Exercise text:
The conservative movement fundamentally changed the Republican Party. At the present, the U.S. Republican Party have unapologetically embraced into their body all kinds of elements that have boldly surfaced or dissented, such as the alt-right, paleo-conservatives, neo-Nazis, neo-confederates, and Generation Identitarians. These are not people I want to share space with; nor feel one should have to fight within any party, or association for.
This old 2007 article Conservatism vs Republicanism from The New Republic told us, that the conservative movement in its early history did not even like the Republican Party, but in fact were suspicious of it, and were not tied to a political party. We learn this even when reading about the history of the modern (post-fifties) American “Religious Right,” and their attitudes to the Republican Party. This changed during Reagan’s era, which would give the Republican Party the identity and rhetoric we are familiar with today. I suggest it rather go by the name GOP alone, or The Conservative Party, since that is what they chiefly care about.

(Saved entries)
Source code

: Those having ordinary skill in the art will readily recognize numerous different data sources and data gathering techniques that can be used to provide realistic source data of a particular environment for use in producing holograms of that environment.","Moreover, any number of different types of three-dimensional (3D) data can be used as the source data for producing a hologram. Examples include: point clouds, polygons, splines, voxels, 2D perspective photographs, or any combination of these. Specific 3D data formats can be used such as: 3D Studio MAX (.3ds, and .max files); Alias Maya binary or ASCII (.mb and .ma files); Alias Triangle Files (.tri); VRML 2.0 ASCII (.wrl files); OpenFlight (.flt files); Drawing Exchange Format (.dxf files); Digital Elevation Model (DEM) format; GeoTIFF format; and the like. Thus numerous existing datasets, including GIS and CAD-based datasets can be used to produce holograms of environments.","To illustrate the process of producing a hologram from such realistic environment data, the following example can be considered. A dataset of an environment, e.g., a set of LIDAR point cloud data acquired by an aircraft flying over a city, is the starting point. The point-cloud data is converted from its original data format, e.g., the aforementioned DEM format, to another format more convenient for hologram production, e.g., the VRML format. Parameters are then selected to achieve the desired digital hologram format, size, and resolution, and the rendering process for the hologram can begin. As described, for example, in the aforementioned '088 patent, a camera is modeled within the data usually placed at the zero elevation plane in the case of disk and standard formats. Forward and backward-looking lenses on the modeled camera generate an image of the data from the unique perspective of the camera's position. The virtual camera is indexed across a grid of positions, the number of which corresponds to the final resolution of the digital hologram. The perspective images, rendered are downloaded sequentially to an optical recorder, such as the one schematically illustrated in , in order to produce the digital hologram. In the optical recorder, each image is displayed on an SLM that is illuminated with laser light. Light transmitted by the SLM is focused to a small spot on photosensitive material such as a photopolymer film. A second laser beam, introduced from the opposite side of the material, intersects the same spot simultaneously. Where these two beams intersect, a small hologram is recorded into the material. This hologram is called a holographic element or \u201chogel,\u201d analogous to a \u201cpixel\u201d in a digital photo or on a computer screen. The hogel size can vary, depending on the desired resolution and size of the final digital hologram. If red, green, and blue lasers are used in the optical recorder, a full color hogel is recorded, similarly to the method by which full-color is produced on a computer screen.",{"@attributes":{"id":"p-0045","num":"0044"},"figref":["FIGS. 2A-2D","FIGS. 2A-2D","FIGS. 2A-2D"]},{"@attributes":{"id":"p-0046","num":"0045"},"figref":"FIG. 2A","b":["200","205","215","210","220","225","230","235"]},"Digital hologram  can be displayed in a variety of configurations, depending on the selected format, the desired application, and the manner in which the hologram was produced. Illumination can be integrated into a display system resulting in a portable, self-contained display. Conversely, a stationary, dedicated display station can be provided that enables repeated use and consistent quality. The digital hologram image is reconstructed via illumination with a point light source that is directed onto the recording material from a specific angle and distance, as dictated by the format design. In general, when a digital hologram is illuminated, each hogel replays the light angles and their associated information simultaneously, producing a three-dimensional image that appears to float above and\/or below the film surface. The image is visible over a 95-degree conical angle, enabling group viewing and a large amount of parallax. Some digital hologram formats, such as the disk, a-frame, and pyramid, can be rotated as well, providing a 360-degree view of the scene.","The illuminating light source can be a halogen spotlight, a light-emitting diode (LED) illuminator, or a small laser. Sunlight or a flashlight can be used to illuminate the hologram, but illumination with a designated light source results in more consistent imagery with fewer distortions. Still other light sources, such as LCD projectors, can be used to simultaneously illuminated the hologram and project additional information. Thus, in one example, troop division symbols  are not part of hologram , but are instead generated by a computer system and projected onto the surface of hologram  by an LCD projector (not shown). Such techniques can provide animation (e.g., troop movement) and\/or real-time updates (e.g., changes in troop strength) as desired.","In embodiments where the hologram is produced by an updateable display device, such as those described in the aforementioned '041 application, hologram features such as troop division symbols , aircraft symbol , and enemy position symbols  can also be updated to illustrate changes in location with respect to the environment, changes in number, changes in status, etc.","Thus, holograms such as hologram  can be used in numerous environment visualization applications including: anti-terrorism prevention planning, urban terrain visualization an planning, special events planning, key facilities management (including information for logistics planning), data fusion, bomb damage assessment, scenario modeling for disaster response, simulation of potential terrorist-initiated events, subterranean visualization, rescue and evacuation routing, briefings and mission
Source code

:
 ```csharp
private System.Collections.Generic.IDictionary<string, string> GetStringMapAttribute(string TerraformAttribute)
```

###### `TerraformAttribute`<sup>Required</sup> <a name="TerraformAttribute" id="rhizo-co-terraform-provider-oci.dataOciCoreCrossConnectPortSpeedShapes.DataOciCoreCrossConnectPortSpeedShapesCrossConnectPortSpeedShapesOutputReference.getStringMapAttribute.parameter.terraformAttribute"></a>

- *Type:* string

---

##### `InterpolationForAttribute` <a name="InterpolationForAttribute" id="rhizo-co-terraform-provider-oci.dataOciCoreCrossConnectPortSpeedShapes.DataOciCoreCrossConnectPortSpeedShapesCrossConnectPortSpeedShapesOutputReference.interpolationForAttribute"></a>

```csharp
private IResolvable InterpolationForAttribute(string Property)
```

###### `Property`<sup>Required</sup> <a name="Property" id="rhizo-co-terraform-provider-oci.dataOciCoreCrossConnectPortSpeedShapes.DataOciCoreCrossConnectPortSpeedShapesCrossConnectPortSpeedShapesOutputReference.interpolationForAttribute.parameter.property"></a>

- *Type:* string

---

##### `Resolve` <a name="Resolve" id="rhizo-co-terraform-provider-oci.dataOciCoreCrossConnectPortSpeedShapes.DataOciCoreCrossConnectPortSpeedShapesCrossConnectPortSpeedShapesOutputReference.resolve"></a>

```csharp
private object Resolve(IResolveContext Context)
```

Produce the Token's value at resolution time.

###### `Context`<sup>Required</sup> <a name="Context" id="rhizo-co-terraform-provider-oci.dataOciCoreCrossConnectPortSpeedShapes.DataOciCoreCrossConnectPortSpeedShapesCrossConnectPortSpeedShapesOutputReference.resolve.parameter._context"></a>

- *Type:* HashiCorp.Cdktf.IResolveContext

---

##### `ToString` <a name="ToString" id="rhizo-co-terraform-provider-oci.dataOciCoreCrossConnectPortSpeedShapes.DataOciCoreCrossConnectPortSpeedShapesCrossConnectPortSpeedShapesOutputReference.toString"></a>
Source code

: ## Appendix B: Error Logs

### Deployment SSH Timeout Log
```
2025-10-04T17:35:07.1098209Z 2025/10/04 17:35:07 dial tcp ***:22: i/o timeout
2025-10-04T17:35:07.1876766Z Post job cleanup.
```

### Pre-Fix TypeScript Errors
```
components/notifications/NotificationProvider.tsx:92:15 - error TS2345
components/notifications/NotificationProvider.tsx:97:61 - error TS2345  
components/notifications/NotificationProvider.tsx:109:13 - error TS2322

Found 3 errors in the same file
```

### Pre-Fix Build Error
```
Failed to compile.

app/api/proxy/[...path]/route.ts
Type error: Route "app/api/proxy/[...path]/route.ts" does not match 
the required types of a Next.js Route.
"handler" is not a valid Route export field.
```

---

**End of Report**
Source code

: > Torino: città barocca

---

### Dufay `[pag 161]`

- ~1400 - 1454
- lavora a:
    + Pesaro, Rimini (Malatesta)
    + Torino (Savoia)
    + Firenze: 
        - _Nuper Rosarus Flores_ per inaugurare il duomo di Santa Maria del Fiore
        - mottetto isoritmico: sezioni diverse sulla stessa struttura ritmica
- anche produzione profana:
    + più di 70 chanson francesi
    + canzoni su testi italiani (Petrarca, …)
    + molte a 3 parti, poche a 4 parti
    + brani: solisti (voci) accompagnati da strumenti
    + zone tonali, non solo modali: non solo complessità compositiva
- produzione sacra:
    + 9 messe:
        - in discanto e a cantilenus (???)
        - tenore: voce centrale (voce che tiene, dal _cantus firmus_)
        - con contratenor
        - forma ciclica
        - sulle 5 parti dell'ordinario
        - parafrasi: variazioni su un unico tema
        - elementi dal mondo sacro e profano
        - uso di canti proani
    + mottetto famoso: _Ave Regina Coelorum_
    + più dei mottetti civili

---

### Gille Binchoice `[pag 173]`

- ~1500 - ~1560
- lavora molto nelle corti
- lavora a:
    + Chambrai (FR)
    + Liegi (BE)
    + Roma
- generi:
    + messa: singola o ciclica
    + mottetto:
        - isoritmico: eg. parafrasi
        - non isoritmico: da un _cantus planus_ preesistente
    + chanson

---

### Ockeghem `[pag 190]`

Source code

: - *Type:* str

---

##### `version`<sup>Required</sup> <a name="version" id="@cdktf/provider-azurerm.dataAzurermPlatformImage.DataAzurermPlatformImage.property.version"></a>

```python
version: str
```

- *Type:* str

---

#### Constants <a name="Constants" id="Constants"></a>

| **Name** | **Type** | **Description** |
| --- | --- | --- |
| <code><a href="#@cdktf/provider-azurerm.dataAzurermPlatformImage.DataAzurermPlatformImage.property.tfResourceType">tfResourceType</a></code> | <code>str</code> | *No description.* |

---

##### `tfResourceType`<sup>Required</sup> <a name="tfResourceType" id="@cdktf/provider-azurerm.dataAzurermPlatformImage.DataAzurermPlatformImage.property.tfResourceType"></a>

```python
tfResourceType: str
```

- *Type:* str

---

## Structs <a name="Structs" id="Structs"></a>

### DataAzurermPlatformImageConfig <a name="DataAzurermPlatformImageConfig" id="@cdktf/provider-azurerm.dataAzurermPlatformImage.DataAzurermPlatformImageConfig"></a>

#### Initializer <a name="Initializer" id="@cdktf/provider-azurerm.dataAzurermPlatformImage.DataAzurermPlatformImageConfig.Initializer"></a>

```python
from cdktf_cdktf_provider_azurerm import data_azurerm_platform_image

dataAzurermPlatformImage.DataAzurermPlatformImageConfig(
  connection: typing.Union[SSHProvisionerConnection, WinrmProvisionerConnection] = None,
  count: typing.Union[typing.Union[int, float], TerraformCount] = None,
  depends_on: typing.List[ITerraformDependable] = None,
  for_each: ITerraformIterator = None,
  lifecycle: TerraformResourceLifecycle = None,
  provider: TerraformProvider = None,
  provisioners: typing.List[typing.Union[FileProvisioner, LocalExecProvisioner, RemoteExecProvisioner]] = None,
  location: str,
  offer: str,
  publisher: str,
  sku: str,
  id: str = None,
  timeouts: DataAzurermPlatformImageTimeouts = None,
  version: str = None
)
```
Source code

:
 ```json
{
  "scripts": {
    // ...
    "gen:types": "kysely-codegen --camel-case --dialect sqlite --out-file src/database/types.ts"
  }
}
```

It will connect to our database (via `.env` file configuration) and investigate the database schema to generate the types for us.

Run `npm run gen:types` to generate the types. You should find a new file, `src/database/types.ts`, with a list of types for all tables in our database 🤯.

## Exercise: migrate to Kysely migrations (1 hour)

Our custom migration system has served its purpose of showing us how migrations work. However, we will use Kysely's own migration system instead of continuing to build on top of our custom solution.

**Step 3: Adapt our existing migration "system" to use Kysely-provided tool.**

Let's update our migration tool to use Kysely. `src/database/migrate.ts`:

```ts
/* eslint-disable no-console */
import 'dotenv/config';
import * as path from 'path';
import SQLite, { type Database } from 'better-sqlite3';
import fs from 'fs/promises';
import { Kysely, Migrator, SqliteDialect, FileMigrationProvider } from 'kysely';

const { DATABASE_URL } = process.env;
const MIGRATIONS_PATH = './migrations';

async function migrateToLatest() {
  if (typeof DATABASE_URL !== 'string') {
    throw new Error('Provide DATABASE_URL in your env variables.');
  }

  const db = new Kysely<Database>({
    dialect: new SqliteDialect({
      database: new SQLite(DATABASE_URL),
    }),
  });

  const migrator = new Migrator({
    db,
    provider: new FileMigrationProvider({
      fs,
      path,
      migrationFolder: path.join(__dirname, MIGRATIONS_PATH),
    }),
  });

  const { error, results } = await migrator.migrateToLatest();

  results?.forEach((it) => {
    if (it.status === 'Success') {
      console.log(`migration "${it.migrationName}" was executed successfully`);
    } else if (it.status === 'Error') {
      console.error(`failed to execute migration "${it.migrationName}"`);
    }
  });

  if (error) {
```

Problem set:
a. In the passage on conservatism and the Republican Party, what names does the writer suggest the party should go by instead?
b. Resume the passage on conservatism and the Republican Party from its last sentence.

Results for each task:
a. The GOP alone, or The Conservative Party.

b.
Norman Podhoretz once said of this new burgeoning conservative movement of the 1980s, “we are not a partisan operation,” but this changed by the time of the Clinton administration, history tells us. This was in the time of William F. Buckley, considered the intellectual godfather of the movement.
“The important thing to keep in mind about American conservatism is much of it—and this is not said in a denegrative way, as it goes to the essence of modern conservatism—is as much about rhetoric as it is about policy. (…) So the essence there is a kind of maneuverability. And what Buckley says in the piece is that rhetoric precedes policy; so to be a kind of card-carrying, acceptable, ideological conservatism is often just about certain things you say, certain cultural values, religious values, political values. This is why Reagan was able to oppose a lot of what we now think of as the ideological agenda of the right, and hardly ever be criticized for it, even from the activists, or what Garry Wills calls the hard workers, the ones who actually win primaries and get people elected and drive the agenda of the party. So as long as someone talks the talk they really don’t have to walk the walk so much, and they can constantly make the sorts of real-world adjustments that any real-world political figure does.” (ibid)
The Republican Party was in a inter-war, but now, it is the “Party of Trump.”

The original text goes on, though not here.